*The problem*. Only lines holding the word "mouse" are wanted from the records; copy all of them.

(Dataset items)

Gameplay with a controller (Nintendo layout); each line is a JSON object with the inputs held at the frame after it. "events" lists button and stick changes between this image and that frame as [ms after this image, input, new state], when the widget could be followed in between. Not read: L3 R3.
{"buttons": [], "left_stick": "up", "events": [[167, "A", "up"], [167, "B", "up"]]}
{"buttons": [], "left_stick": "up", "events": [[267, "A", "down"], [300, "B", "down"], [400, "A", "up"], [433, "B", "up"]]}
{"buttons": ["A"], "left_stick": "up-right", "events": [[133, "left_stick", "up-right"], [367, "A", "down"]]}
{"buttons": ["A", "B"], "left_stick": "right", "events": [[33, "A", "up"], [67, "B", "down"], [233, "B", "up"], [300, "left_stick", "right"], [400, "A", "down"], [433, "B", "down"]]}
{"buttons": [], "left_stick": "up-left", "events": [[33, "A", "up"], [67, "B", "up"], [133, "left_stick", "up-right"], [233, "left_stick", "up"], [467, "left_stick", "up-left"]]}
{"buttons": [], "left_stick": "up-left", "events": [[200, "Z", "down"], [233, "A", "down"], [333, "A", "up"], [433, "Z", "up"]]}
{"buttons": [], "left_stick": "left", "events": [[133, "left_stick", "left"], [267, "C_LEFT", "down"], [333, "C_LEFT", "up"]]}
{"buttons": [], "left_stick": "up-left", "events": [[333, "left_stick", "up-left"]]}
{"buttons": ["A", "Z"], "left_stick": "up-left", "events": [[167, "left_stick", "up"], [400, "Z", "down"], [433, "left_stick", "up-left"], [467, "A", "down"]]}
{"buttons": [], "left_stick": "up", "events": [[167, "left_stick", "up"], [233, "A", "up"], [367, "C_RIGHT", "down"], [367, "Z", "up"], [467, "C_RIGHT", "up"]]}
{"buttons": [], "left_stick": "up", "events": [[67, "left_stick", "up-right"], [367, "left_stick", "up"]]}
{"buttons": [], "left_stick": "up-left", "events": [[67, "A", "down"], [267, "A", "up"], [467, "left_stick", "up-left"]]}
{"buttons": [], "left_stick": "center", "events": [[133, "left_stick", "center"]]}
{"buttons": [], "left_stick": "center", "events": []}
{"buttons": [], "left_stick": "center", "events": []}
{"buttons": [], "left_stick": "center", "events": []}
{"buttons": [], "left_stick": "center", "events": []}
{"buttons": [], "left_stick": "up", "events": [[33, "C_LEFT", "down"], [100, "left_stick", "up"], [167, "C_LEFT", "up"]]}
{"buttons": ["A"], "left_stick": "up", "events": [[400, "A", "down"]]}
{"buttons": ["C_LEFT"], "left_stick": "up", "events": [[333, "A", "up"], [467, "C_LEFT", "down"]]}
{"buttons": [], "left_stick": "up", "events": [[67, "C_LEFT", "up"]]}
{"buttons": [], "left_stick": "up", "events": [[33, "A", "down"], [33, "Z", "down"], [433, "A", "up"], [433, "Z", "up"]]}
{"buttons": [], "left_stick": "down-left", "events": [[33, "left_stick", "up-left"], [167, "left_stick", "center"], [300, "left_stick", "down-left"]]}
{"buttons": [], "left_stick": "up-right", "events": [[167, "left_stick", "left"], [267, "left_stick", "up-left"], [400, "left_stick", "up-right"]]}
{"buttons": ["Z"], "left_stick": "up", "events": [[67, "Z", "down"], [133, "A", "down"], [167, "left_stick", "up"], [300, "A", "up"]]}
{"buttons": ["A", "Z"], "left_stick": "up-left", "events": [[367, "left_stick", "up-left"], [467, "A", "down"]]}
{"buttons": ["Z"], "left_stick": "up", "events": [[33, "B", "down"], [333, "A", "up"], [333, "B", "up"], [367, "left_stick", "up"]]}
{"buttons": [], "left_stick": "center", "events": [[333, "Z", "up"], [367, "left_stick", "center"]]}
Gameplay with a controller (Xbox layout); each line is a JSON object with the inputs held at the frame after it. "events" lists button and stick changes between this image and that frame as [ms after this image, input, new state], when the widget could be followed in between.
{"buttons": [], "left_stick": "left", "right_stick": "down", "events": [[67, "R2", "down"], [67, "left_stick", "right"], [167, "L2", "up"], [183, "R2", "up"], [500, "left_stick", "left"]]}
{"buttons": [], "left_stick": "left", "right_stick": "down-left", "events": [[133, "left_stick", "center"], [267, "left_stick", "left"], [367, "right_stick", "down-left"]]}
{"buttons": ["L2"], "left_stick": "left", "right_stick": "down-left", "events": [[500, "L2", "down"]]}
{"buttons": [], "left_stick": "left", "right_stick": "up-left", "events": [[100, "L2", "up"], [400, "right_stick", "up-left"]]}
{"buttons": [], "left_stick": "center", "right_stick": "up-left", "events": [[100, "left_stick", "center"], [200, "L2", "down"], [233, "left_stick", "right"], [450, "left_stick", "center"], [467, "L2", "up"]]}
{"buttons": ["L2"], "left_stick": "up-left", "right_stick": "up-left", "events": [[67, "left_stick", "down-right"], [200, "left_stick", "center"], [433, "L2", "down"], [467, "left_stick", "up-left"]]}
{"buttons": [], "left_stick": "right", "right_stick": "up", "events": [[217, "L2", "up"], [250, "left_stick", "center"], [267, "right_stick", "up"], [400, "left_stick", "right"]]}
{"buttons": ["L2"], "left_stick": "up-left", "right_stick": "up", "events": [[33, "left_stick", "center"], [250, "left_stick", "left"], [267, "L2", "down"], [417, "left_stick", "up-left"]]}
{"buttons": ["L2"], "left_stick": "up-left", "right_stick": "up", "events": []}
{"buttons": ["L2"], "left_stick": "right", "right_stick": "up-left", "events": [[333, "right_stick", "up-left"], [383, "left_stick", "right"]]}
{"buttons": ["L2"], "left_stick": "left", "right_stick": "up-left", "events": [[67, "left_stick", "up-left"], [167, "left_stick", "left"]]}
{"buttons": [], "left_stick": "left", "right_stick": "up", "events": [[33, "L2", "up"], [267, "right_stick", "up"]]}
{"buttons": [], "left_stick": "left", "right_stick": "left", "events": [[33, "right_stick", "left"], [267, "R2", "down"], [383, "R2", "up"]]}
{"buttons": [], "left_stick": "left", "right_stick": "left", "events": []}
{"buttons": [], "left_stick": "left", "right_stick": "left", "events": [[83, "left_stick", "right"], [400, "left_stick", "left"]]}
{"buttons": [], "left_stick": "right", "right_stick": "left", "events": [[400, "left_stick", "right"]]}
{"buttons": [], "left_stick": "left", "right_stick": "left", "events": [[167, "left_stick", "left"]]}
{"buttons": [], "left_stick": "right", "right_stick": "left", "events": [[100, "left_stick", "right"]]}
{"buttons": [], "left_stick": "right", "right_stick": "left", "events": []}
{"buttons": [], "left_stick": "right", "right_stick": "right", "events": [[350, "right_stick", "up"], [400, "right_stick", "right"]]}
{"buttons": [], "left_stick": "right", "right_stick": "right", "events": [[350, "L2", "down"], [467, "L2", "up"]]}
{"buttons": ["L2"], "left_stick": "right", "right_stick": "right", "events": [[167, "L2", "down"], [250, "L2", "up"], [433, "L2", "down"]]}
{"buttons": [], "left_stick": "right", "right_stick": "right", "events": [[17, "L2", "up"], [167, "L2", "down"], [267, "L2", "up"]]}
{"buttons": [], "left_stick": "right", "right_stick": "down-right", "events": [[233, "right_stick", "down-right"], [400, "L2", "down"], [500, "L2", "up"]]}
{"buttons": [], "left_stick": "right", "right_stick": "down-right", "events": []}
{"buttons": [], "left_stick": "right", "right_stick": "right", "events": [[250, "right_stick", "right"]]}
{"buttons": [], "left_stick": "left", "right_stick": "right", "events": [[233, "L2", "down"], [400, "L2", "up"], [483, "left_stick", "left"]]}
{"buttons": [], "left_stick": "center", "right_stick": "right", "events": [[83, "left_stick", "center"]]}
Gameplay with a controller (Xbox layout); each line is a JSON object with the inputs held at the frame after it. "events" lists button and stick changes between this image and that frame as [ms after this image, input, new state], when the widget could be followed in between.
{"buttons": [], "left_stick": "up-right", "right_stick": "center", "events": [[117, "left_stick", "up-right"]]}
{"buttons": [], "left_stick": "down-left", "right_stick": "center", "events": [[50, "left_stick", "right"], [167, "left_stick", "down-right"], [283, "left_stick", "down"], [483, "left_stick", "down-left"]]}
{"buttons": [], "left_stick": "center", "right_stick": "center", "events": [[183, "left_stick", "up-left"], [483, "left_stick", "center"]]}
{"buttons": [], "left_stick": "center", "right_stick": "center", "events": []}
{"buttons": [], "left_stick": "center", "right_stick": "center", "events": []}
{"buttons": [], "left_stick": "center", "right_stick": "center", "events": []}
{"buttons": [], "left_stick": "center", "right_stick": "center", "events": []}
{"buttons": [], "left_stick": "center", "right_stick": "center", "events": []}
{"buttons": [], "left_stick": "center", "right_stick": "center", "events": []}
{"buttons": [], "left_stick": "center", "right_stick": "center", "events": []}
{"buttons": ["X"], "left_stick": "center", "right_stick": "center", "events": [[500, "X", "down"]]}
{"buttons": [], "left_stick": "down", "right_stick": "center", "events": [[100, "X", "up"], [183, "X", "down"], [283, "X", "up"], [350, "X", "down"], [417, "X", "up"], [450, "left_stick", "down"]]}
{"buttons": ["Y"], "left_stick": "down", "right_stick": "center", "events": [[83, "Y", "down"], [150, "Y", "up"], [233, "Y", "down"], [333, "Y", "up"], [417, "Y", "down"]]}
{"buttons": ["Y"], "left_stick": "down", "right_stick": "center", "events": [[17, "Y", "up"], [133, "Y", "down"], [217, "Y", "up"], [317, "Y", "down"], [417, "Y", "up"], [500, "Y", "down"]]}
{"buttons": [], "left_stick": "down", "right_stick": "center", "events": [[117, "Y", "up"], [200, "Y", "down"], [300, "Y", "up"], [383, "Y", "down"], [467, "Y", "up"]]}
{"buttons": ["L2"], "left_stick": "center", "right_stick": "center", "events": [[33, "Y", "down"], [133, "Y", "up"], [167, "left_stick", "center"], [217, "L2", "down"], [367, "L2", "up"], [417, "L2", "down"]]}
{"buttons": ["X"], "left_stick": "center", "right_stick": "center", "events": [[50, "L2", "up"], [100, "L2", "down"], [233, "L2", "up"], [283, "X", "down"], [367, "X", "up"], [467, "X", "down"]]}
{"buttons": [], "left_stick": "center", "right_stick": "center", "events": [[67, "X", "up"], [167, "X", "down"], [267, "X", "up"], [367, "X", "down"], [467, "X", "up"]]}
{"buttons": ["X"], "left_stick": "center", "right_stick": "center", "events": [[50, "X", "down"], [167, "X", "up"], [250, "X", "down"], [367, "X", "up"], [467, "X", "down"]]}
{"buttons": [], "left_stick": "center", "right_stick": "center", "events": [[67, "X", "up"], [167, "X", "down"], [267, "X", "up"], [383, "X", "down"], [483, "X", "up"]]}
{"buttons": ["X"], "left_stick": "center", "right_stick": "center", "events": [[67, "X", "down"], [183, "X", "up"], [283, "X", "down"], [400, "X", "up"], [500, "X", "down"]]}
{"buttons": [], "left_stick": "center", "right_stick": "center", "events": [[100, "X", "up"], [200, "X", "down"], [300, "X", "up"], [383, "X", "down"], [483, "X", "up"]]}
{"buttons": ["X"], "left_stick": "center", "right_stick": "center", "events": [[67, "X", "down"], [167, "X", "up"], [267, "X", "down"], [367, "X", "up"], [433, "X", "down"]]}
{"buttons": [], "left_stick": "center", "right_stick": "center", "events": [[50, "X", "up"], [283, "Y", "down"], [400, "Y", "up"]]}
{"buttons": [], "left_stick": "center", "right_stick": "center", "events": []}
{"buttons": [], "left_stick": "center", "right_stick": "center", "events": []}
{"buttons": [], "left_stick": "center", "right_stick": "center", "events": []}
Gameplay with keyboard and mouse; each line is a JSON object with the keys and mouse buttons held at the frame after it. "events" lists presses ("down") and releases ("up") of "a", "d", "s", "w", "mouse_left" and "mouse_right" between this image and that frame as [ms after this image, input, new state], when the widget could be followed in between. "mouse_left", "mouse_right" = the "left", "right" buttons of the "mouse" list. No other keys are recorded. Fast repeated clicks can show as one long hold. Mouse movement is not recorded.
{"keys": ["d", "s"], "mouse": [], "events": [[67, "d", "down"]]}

*Reply to the exercise*.
Gameplay with keyboard and mouse; each line is a JSON object with the keys and mouse buttons held at the frame after it. "events" lists presses ("down") and releases ("up") of "a", "d", "s", "w", "mouse_left" and "mouse_right" between this image and that frame as [ms after this image, input, new state], when the widget could be followed in between. "mouse_left", "mouse_right" = the "left", "right" buttons of the "mouse" list. No other keys are recorded. Fast repeated clicks can show as one long hold. Mouse movement is not recorded.
{"keys": ["d", "s"], "mouse": [], "events": [[67, "d", "down"]]}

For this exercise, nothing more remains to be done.